I am appalled at the recent statement made by the Royal Society regarding access to research publications (see Open access deemed 'dangerous' by Royal Society).
Apart from misunderstanding the proposals made by the UK research councils, the Royal Society's statement indicates a total lack of understanding of the world's research needs.
"A young post-doctoral researcher in mathematics at an Ethiopian university has different needs and different means compared with an established senior research fellow in pharmacology [at] a UK company's laboratory."
Just what are these "different needs"? Researchers everywhere need access to the world's research information — those that are less privileged need it most. The advent of open access archiving policies, now widely accepted by visionary academics, solves the problem and greatly strengthens the international scientific community and its ability to solve global problems (think only of bird flu, HIV/AIDS, environmental disasters, climate change).
Institutional repositories require the continuance of journals so that author's versions of published, refereed articles can be archived electronically.
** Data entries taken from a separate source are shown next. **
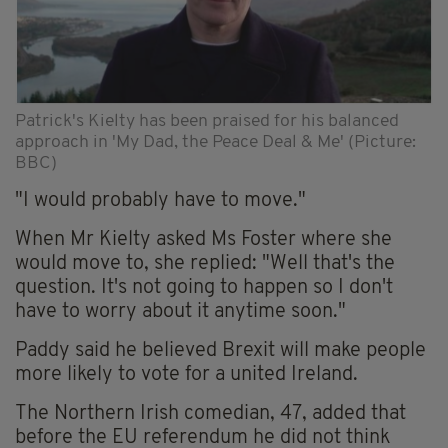
Patrick's Kielty has been praised for his balanced
approach in 'My Dad, the Peace Deal & Me' (Picture:
BBC)
"I would probably have to move."
When Mr Kielty asked Ms Foster where she
would move to, she replied: "Well that's the
question. It's not going to happen so I don't
have to worry about it anytime soon."
Paddy said he believed Brexit will make people
more likely to vote for a united Ireland.
The Northern Irish comedian, 47, added that
before the EU referendum he did not think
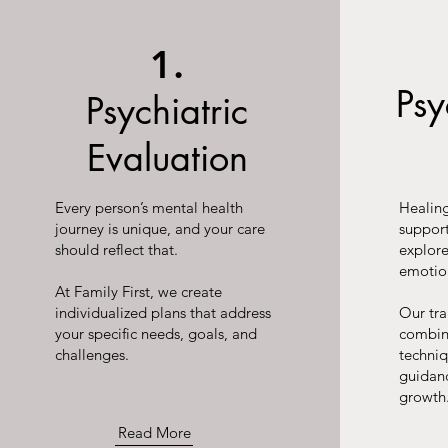
1.
Ps
Psychiatric
Evaluation
Every person’s mental health
Healing
journey is unique, and your care
suppor
should reflect that.
explor
emotio
At Family First, we create
individualized plans that address
Our tr
your specific needs, goals, and
combin
challenges.
techni
guidan
growth
Read More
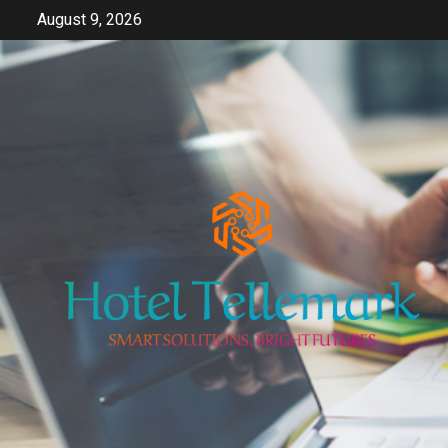
Skip
August 9, 2026
to
content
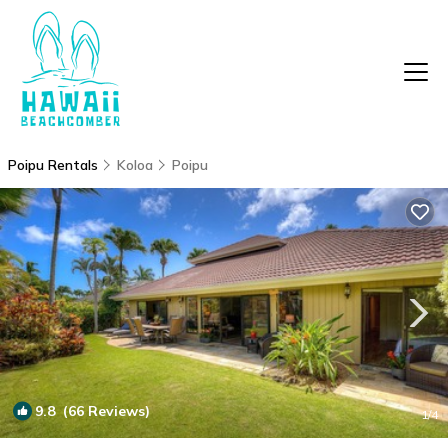
Poipu Rentals
Koloa
Poipu
9.8
(66 Reviews)
1
/4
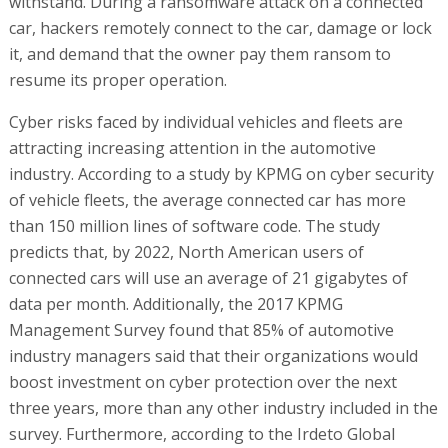
withstand. During a ransomware attack on a connected
car, hackers remotely connect to the car, damage or lock
it, and demand that the owner pay them ransom to
resume its proper operation.
Cyber risks faced by individual vehicles and fleets are
attracting increasing attention in the automotive
industry. According to a study by KPMG on cyber security
of vehicle fleets, the average connected car has more
than 150 million lines of software code. The study
predicts that, by 2022, North American users of
connected cars will use an average of 21 gigabytes of
data per month. Additionally, the 2017 KPMG
Management Survey found that 85% of automotive
industry managers said that their organizations would
boost investment on cyber protection over the next
three years, more than any other industry included in the
survey. Furthermore, according to the Irdeto Global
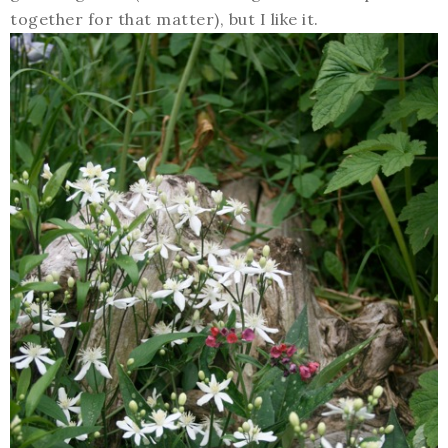
together for that matter), but I like it.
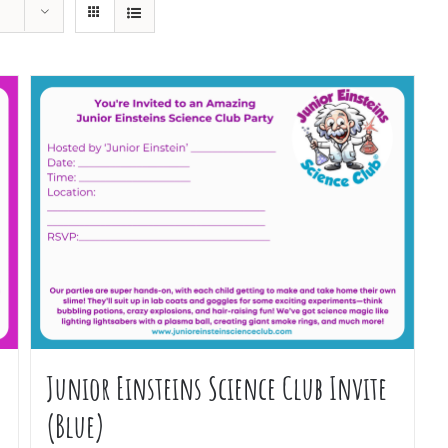
Junior Einsteins Science Club Invite
(Blue)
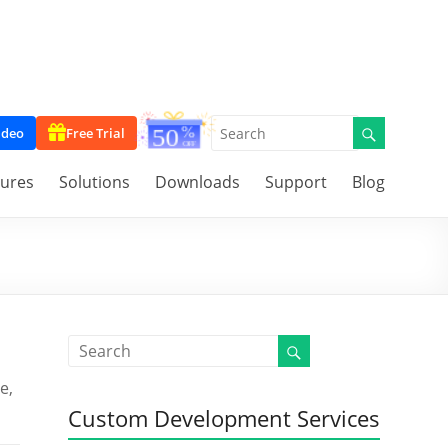
ideo
Free Trial
tures
Solutions
Downloads
Support
Blog
e,
Custom Development Services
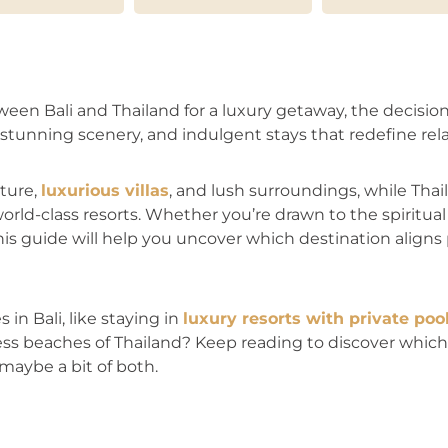
n Bali and Thailand for a luxury getaway, the decision 
stunning scenery, and indulgent stays that redefine rela
lture,
luxurious villas
, and lush surroundings, while Thail
orld-class resorts. Whether you’re drawn to the spiritual t
his guide will help you uncover which destination aligns
in Bali, like staying in
luxury resorts with private poo
ss beaches of Thailand? Keep reading to discover which 
maybe a bit of both.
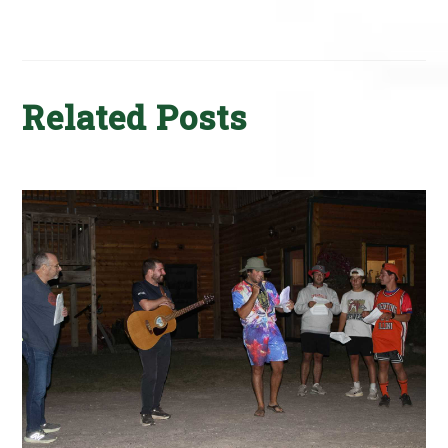
Related Posts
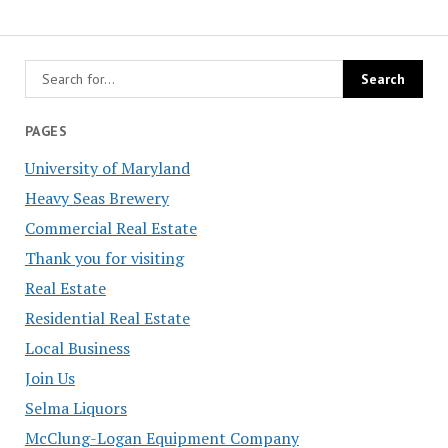
PAGES
University of Maryland
Heavy Seas Brewery
Commercial Real Estate
Thank you for visiting
Real Estate
Residential Real Estate
Local Business
Join Us
Selma Liquors
McClung-Logan Equipment Company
Indeed, 93 per cent of the 9,000 journals surveyed by the Joint Information Systems Committee (http://www.jisc.ac.uk/) have accepted this, including enlightened science and technology publishers such as Elsevier (see http://romeo.eprints.org/publishers.html). The aim of such repositories is not the demise of journals, but quite the contrary.
It is shameful that one of the most senior scientific bodies misinterprets the present open access situation and dismisses the needs of poorer nations.
All of these support the concept of institutional repositories for publicly-funded published research.
The Royal Society should join with the international scientific community in embracing new technology, which has such huge potential for science and the economies of poorer countries.